[[ The data, beginning ]]

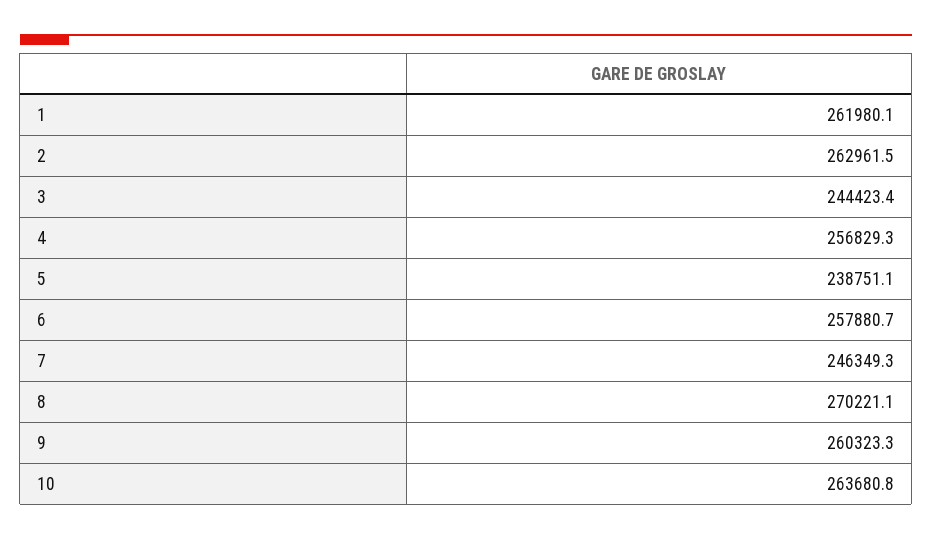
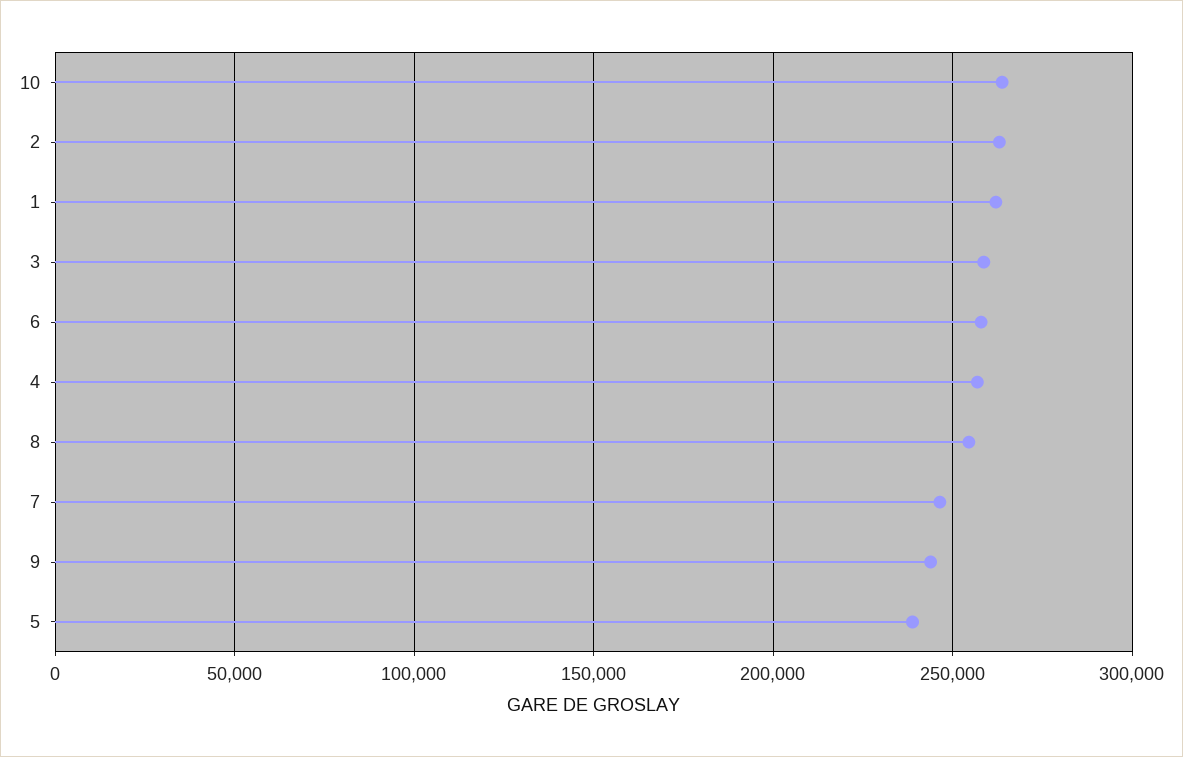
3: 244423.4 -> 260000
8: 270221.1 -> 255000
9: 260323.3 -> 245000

[[ The data, end ]]
[[ The data, beginning ]]

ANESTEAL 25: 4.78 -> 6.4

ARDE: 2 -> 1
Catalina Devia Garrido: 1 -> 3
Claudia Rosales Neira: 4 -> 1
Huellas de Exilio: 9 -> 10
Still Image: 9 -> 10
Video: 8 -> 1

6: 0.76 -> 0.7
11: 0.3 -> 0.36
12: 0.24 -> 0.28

[[ The data, end ]]
[[ The data, beginning ]]

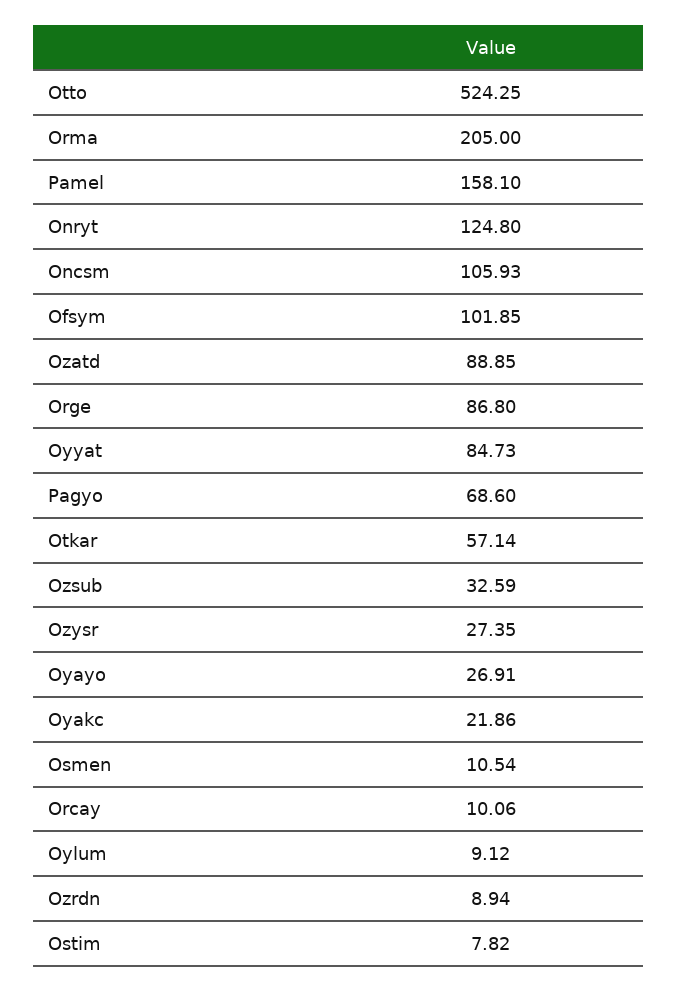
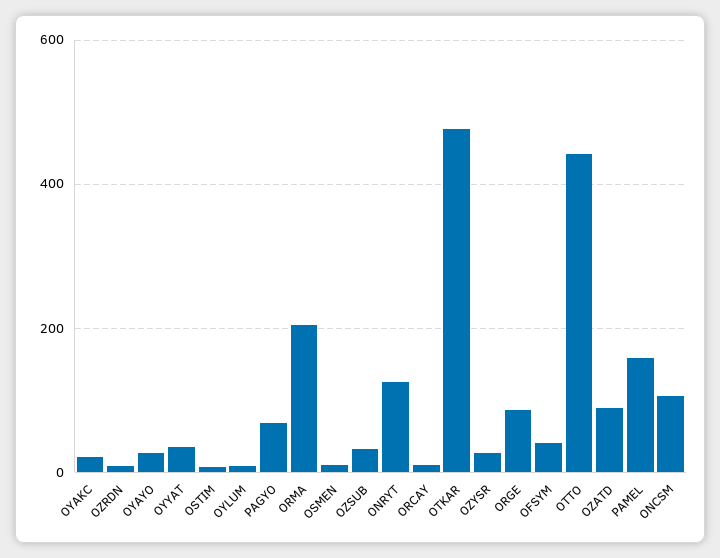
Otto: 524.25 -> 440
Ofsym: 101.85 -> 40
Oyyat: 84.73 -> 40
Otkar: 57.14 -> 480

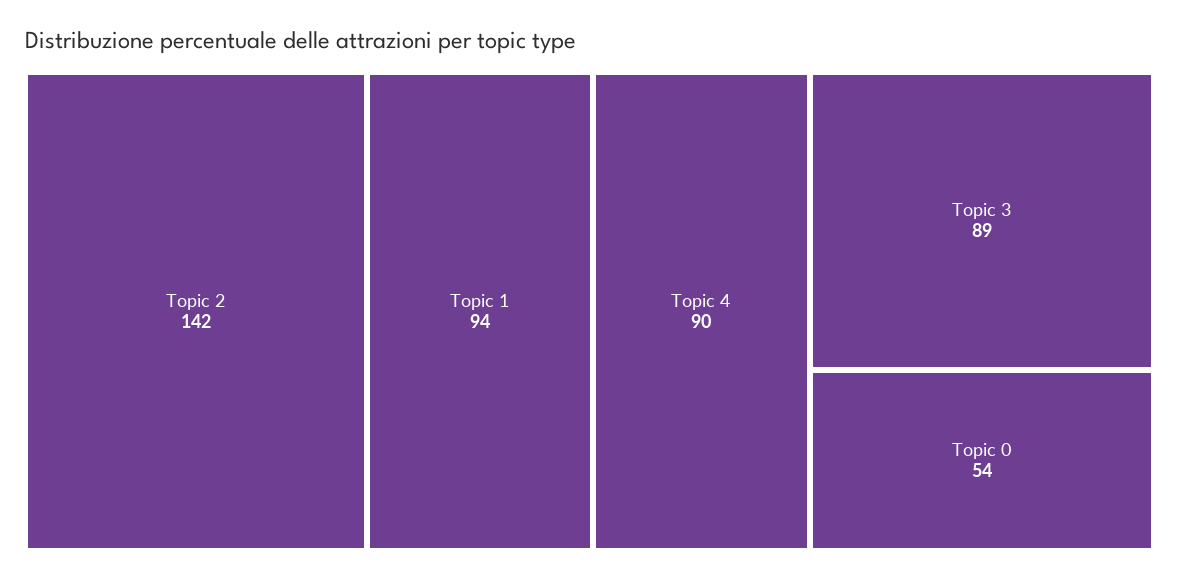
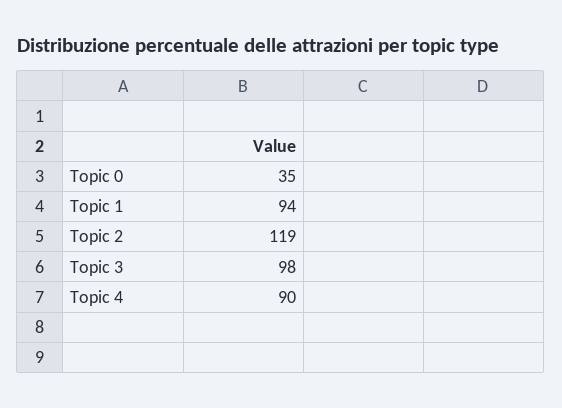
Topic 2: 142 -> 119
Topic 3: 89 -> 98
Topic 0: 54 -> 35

[[ The data, end ]]

* What you need to do *
Go to the line with "3: 244423.4 -> 260000" in the entries above and repeat every line from there through the line with "9: 260323.3 -> 245000", exactly and with no other text.

* Response box *
3: 244423.4 -> 260000
8: 270221.1 -> 255000
9: 260323.3 -> 245000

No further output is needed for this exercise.